Dinu and I did not talk about what had happened, as if mentioning it would bring forth batteries of wounded men on the warpath from behind the bushes. I did not see him for almost a week except in passing at school, where I avoided him, and although I could not have articulated it then, I think I knew we had begun the slow process of breaking away from each other.
Yet the sheer length of childhood friendship can keep it sputtering along despite every kind of failure. There is safety in the familiar. It is to Dinu that I turn when I have to verify details about my past and our effort to recall one thing takes us to another and in this way with one incident, then a second and a third, there is before us a series of signposts leading back to the ordinary happiness of days unclouded by adult differences. It was Dinu who reminded me about the forbidden films he took me to see on the sly, the booklets with pictures of film stars that we hoarded till they became greasy with handling. How we sat on the floor right in front of the screen and wolf-whistled through the final kiss. I had all but forgotten about our fasci
nation for Fearless Nadia, the heat in our bodies at her length of bare thigh, and our determination to seek her out, whip and all, and free her of her clothing.
17
MY FATHER CAME back on a muggy day several months after he had left. Sometime before his arrival, he had sent a telegram saying only, Arriving Soon. Clean Rooms. Unsure which rooms he meant, Ram Saran spent a week spring-cleaning both the outbuilding and my parents’ old bedroom. He chased out lizards petrified high on the walls, put brooms through the glassy webs of spiders, dusted, mopped, polished, then put everything back as it had been and locked up.
The entire household came out when my father appeared at the door and shouted, “Anybody there?” I sprang out of the broken-down carriage in the back garden where I had been saving people from an exploding volcano with Sampih, a boy my mother often wrote about. Rikki bounded towards the gate, her tail a blur of joy. Dada was at the clinic, but Golak, Ram Saran, and Banno Didi and two of her children—all hurried out on hearing the sound of his voice.
I had already reached the front garden and seen what they had not. My father was not alone. There was a woman with him.
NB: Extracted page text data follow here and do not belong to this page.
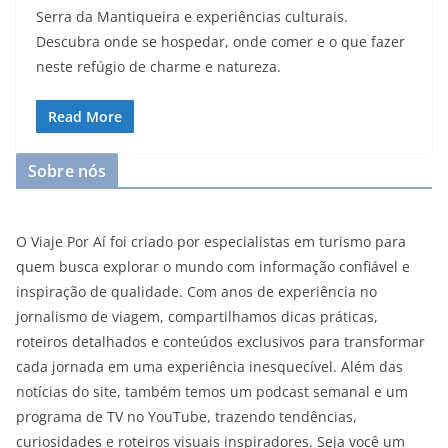
Serra da Mantiqueira e experiências culturais.
Descubra onde se hospedar, onde comer e o que fazer
neste refúgio de charme e natureza.
Read More
Sobre nós
O Viaje Por Aí foi criado por especialistas em turismo para
quem busca explorar o mundo com informação confiável e
inspiração de qualidade. Com anos de experiência no
jornalismo de viagem, compartilhamos dicas práticas,
roteiros detalhados e conteúdos exclusivos para transformar
cada jornada em uma experiência inesquecível. Além das
notícias do site, também temos um podcast semanal e um
programa de TV no YouTube, trazendo tendências,
curiosidades e roteiros visuais inspiradores. Seja você um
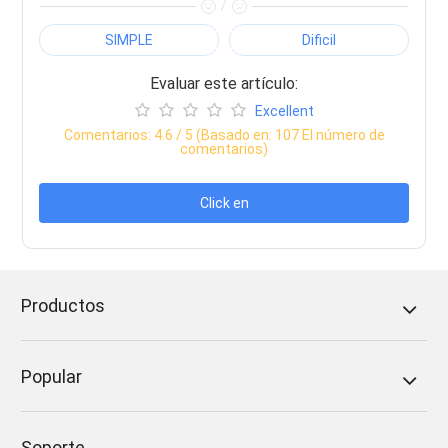
/
SIMPLE
Dificil
Evaluar este artículo:
Excellent
Comentarios:
4.6
/ 5 (Basado en:
107
El número de
comentarios)
Click en
Productos
Popular
Soporte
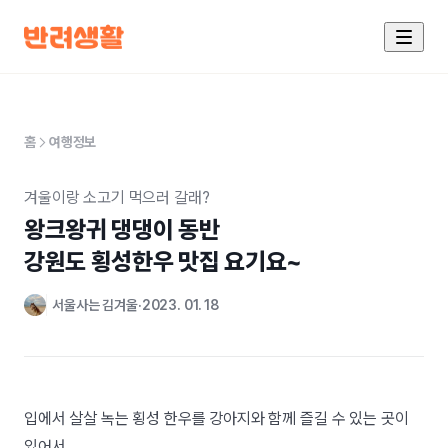
홈
여행정보
겨울이랑 소고기 먹으러 갈래?
왕크왕귀 댕댕이 동반

강원도 횡성한우 맛집 요기요~
서울사는 김겨울
2023. 01. 18
입에서 살살 녹는 횡성 한우를 강아지와 함께 즐길 수 있는 곳이
있어서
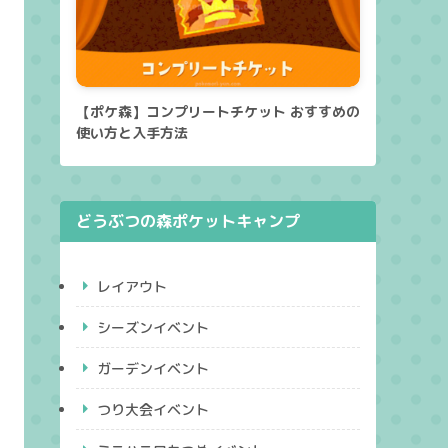
【ポケ森】コンプリートチケット おすすめの
使い方と入手方法
どうぶつの森ポケットキャンプ
レイアウト
シーズンイベント
ガーデンイベント
つり大会イベント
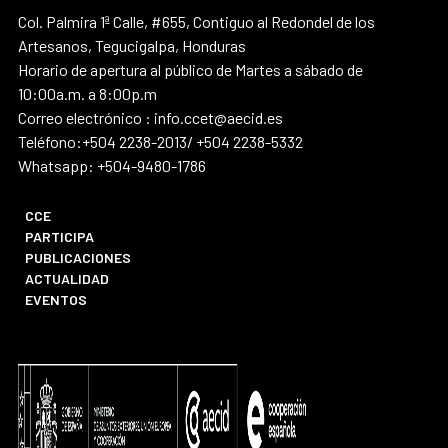
Col. Palmira 1ª Calle, #655, Contiguo al Redondel de los
Artesanos, Tegucigalpa, Honduras
Horario de apertura al público de Martes a sábado de
10:00a.m. a 8:00p.m
Correo electrónico : info.ccet@aecid.es
Teléfono:+504 2238-2013/ +504 2238-5332
Whatsapp: +504-9480-1786
CCE
PARTICIPA
PUBLICACIONES
ACTUALIDAD
EVENTOS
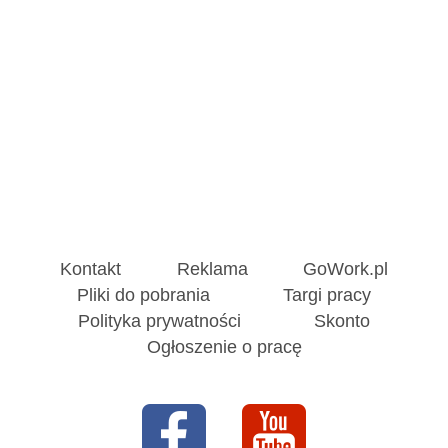
Kontakt
Reklama
GoWork.pl
Pliki do pobrania
Targi pracy
Polityka prywatności
Skonto
Ogłoszenie o pracę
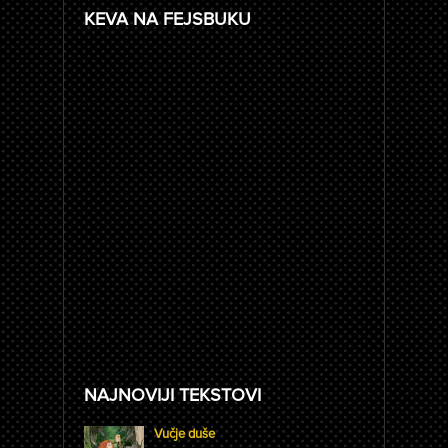
KEVA NA FEJSBUKU
NAJNOVIJI TEKSTOVI
Vučje duše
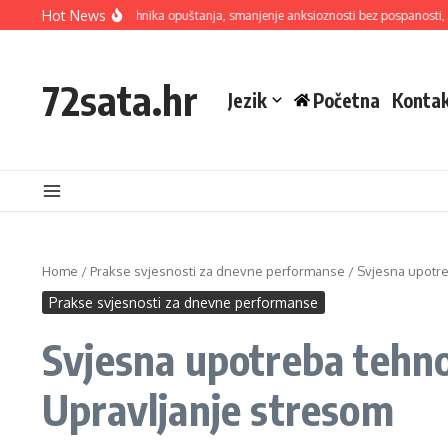
Skip to content
Hot News
Metoda disanja: Tehnika opuštanja, smanjenje anksioznosti bez pospanosti, pomo
72sata.hr
Jezik
Početna
Kontak
Home
/
Prakse svjesnosti za dnevne performanse
/
Svjesna upotre
Prakse svjesnosti za dnevne performanse
Svjesna upotreba tehnol
Upravljanje stresom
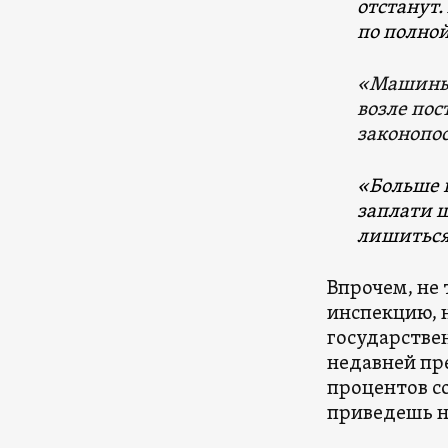
отстанут.
по полно
«Машины 
возле пос
законопо
«Больше в
заплати ш
лишиться 
Впрочем, не
инспекцию, н
государстве
недавней пр
процентов со
приведешь н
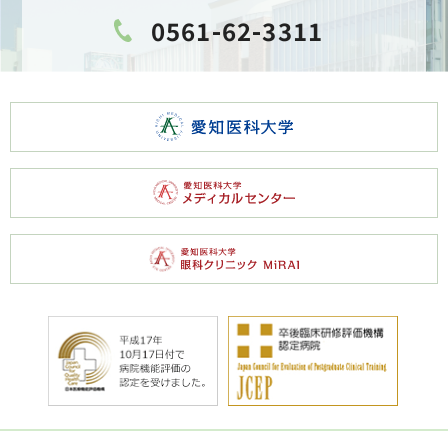
0561-62-3311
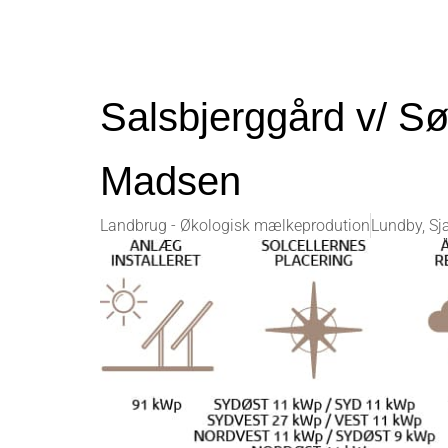
Salsbjerggård v/ S
Madsen
Landbrug - Økologisk mælkeprodution
Lundby, Sj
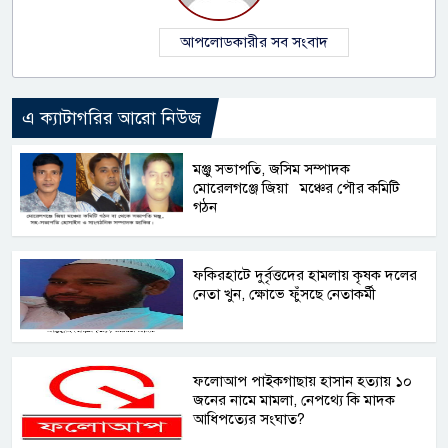
আপলোডকারীর সব সংবাদ
এ ক্যাটাগরির আরো নিউজ
মঞ্জু সভাপতি, জসিম সম্পাদক
মোরেলগঞ্জে জিয়া মঞ্চের পৌর কমিটি
গঠন
ফকিরহাটে দুর্বৃত্তদের হামলায় কৃষক দলের
নেতা খুন, ক্ষোভে ফুঁসছে নেতাকর্মী
ফলোআপ পাইকগাছায় হাসান হত্যায় ১০
জনের নামে মামলা, নেপথ্যে কি মাদক
আধিপত্যের সংঘাত?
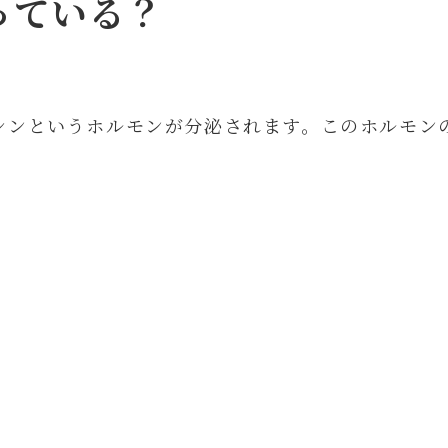
っている？
シンというホルモンが分泌されます。このホルモン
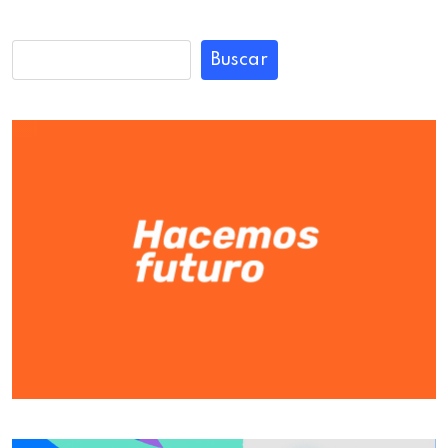
Buscar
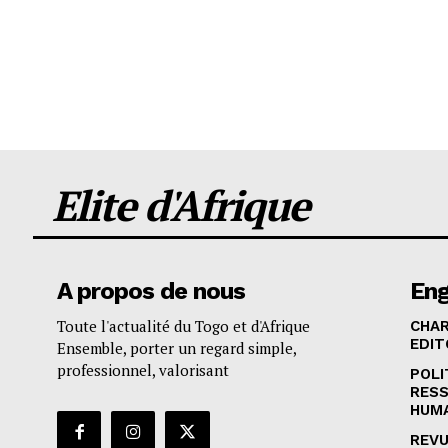
Elite d'Afrique
A propos de nous
En
Toute l'actualité du Togo et d'Afrique
CHA
EDIT
Ensemble, porter un regard simple,
professionnel, valorisant
POLI
RES
HUM
REVU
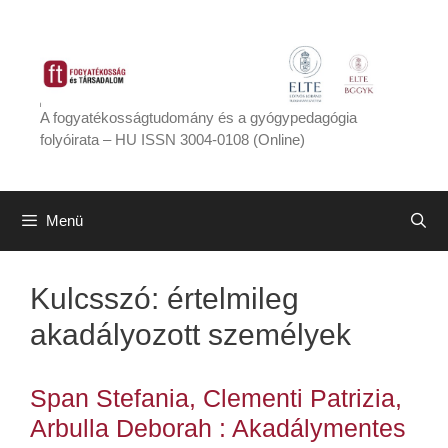
Kilépés
a
tartalomba
A fogyatékosságtudomány és a gyógypedagógia
folyóirata – HU ISSN 3004-0108 (Online)
Menü
Kulcsszó:
értelmileg
akadályozott személyek
Span Stefania, Clementi Patrizia,
Arbulla Deborah : Akadálymentes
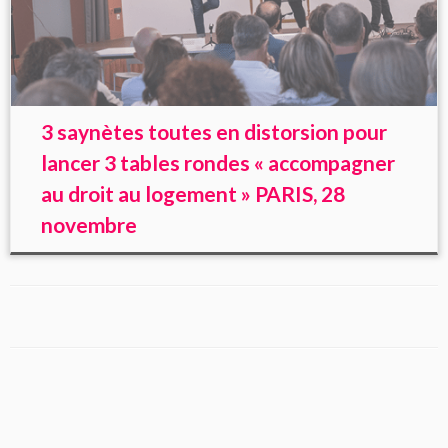
3 saynètes toutes en distorsion pour
lancer 3 tables rondes « accompagner
au droit au logement » PARIS, 28
novembre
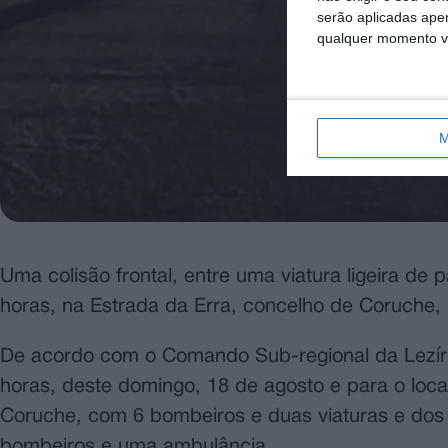
serão aplicadas apen
qualquer momento vol
M
Uma colisão frontal, entre uma viatura ligeira de
horas, na Estrada da Erra, concelho de Coruche,
De acordo com o Comando Sub-regional da Lezíria 
horas, deste domingo, 18 de agosto e para o loc
Coruche, com 6 bombeiros e duas viaturas e dos
bombeiros e uma ambulância.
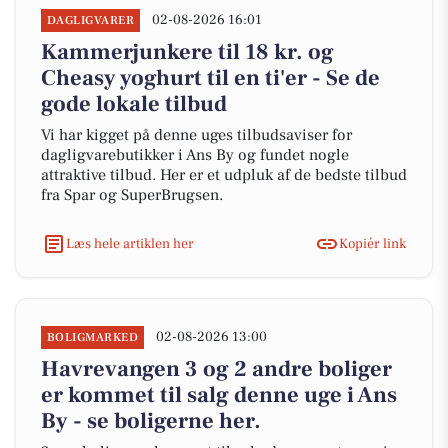
02-08-2026 16:01
DAGLIGVARER
Kammerjunkere til 18 kr. og
Cheasy yoghurt til en ti'er - Se de
gode lokale tilbud
Vi har kigget på denne uges tilbudsaviser for
dagligvarebutikker i Ans By og fundet nogle
attraktive tilbud. Her er et udpluk af de bedste tilbud
fra Spar og SuperBrugsen.
Læs hele artiklen her
Kopiér link
02-08-2026 13:00
BOLIGMARKED
Havrevangen 3 og 2 andre boliger
er kommet til salg denne uge i Ans
By - se boligerne her.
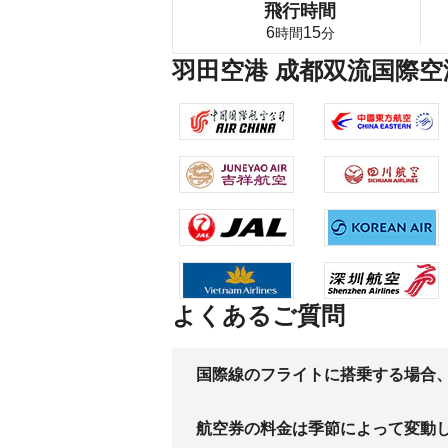
飛行時間
6
15
時間
分
羽田空港 成都双流国際空
よくあるご質問
国際線のフライトに搭乗する場合
航空券の料金は季節によって変動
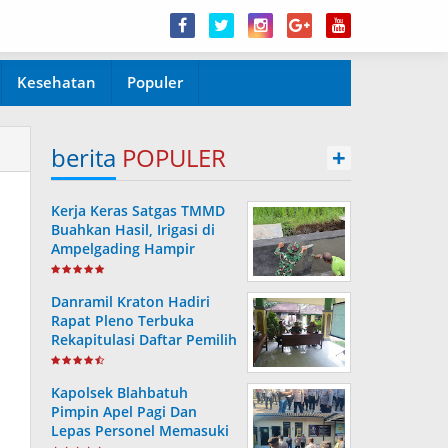
Kesehatan
Populer
berita
POPULER
+
Kerja Keras Satgas TMMD
Buahkan Hasil, Irigasi di
Ampelgading Hampir
Rampung
Danramil Kraton Hadiri
Rapat Pleno Terbuka
Rekapitulasi Daftar Pemilih
Hasil Pemutakhiran
Kapolsek Blahbatuh
Pimpin Apel Pagi Dan
Lepas Personel Memasuki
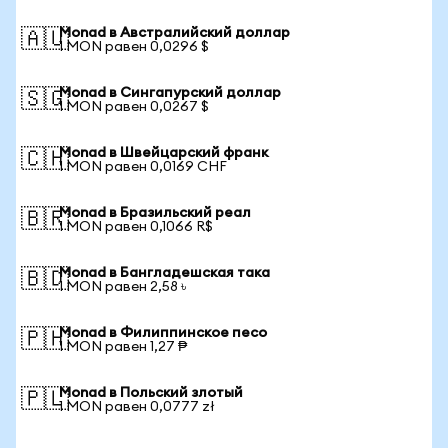
Monad в Австралийский доллар
🇦🇺
1 MON равен 0,0296 $
Monad в Сингапурский доллар
🇸🇬
1 MON равен 0,0267 $
Monad в Швейцарский франк
🇨🇭
1 MON равен 0,0169 CHF
Monad в Бразильский реал
🇧🇷
1 MON равен 0,1066 R$
Monad в Бангладешская така
🇧🇩
1 MON равен 2,58 ৳
Monad в Филиппинское песо
🇵🇭
1 MON равен 1,27 ₱
Monad в Польский злотый
🇵🇱
1 MON равен 0,0777 zł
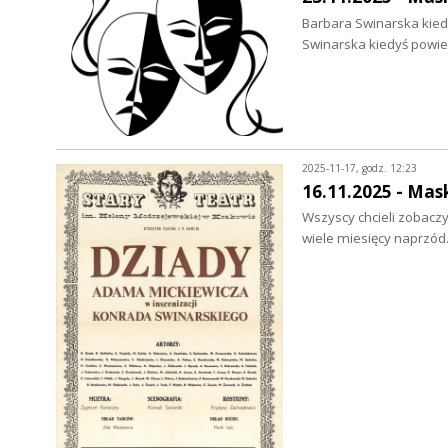
Barbara Swinarska kiedy
Swinarska kiedyś powie
2025-11-17, godz. 12:23
16.11.2025 - Mas
Wszyscy chcieli zobaczy
wiele miesięcy naprzó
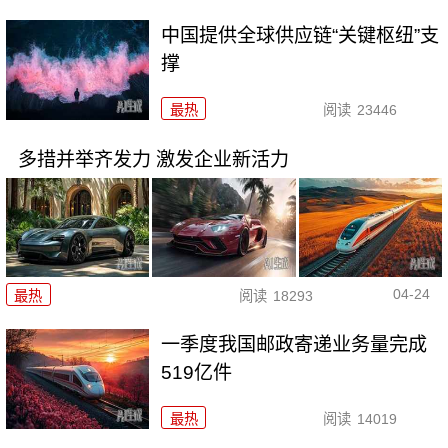
中国提供全球供应链“关键枢纽”支
撑
最热
阅读
23446
多措并举齐发力 激发企业新活力
04-24
最热
阅读
18293
一季度我国邮政寄递业务量完成
519亿件
最热
阅读
14019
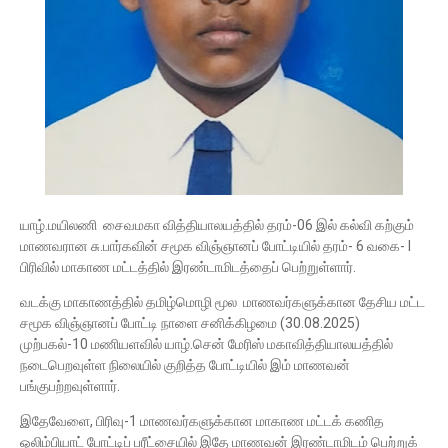
யாழ்.மயிலணி சைவமகா வித்தியாலயத்தில் தரம்-06 இல் கல்வி கற்கும்
மாணவரான சு.பார்கவின் சமூக விஞ்ஞானப் போட்டியில் தரம்- 6 வகை- I
பிரிவில் மாகாண மட்டத்தில் இரண்டாமிடத்தைப் பெற்றுள்ளார்.
வடக்கு மாகாணத்தில் தமிழ்மொழி மூல மாணவர்களுக்கான தேசிய மட்ட
சமூக விஞ்ஞானப் போட்டி நாளை சனிக்கிழமை (30.08.2025)
முற்பகல்-10 மணியளவில் யாழ்.சென் மேரிஸ் மகாவித்தியாலயத்தில்
நடைபெறவுள்ள நிலையில் குறித்த போட்டியில் இம் மாணவன்
பங்குபற்றவுள்ளார்.
இதேவேளை, பிரிவு-1 மாணவர்களுக்கான மாகாண மட்டக் கணித
ஒலிம்பியாட் போட்டிப் பரீட்சையில் இதே மாணவன் இரண்டாமிடம் பெற்றுக்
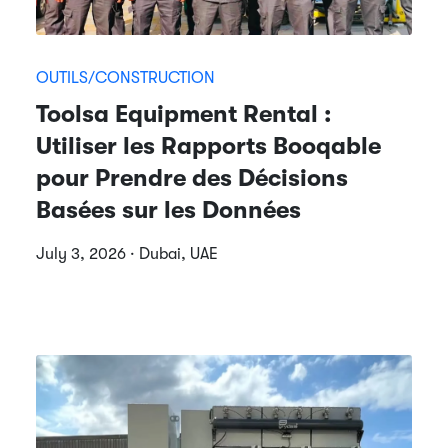
OUTILS/CONSTRUCTION
Toolsa Equipment Rental :
Utiliser les Rapports Booqable
pour Prendre des Décisions
Basées sur les Données
July 3, 2026 · Dubai, UAE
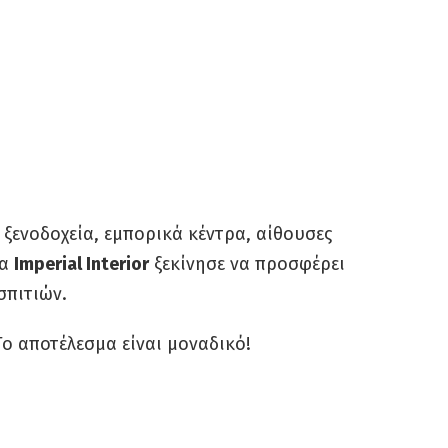
ε ξενοδοχεία, εμπορικά κέντρα, αίθουσες
ία
Imperial Interior
ξεκίνησε να προσφέρει
σπιτιών.
 Το αποτέλεσμα είναι μοναδικό!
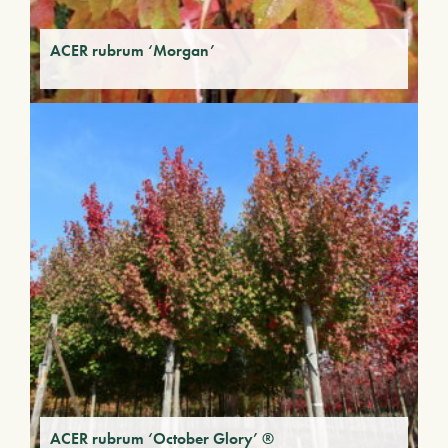
ACER rubrum ‘Morgan’
ACER rubrum ‘October Glory’ ®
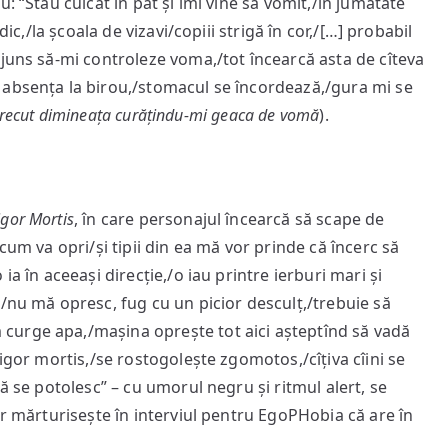
: “Stau culcat în pat și îmi vine să vomit,/în jumătate
dic,/la școala de vizavi/copiii strigă în cor,/[…] probabil
ajuns să‑mi controleze voma,/tot încearcă asta de cîteva
 absența la birou,/stomacul se încordează,/gura mi se
recut diminea
ța curățindu-mi geaca de vomă
).
igor Mortis
, în care personajul încearcă să scape de
cum va opri/și tipii din ea mă vor prinde că încerc să
a în aceeași direcție,/o iau printre ierburi mari și
/nu mă opresc, fug cu un picior desculț,/trebuie să
curge apa,/mașina oprește tot aici așteptînd să vadă
igor mortis,/se rostogolește zgomotos,/cîțiva cîini se
ă se potolesc” – cu umorul negru și ritmul alert, se
ar mărturisește în interviul pentru EgoPHobia că are în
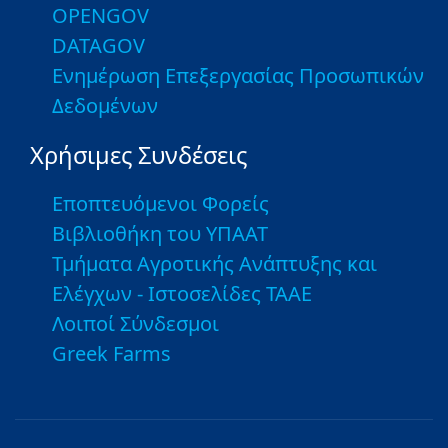
OPENGOV
DATAGOV
Ενημέρωση Επεξεργασίας Προσωπικών
Δεδομένων
Χρήσιμες Συνδέσεις
Εποπτευόμενοι Φορείς
Βιβλιοθήκη του ΥΠΑΑΤ
Τμήματα Αγροτικής Ανάπτυξης και
Ελέγχων - Ιστοσελίδες ΤΑΑΕ
Λοιποί Σύνδεσμοι
Greek Farms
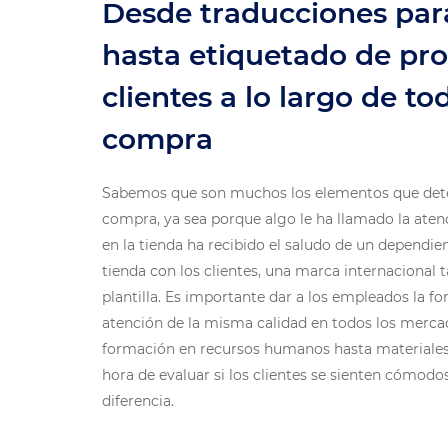
Desde traducciones par
hasta etiquetado de pro
clientes a lo largo de t
compra
Sabemos que son muchos los elementos que dete
compra, ya sea porque algo le ha llamado la atenc
en la tienda ha recibido el saludo de un dependie
tienda con los clientes, una marca internacional 
plantilla. Es importante dar a los empleados la 
atención de la misma calidad en todos los mercad
formación en recursos humanos hasta materiales p
hora de evaluar si los clientes se sienten cómodos
diferencia.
“Myshkin, come here, I am back.” My father held his arms out in a way he never used to. He looked awkward, like a picture-book scarecrow in a field with a carrot smile on his face.
The woman was holding a toddler. She kept rocking her whole body and crooning to it in a language I did not understand. The toddler whimpered, then wailed, sounding like the cats that fought at night in a corner of our garden. I stayed where I was. I could not bring myself to go towards my father, it felt as if my feet had grown roots and would never move again.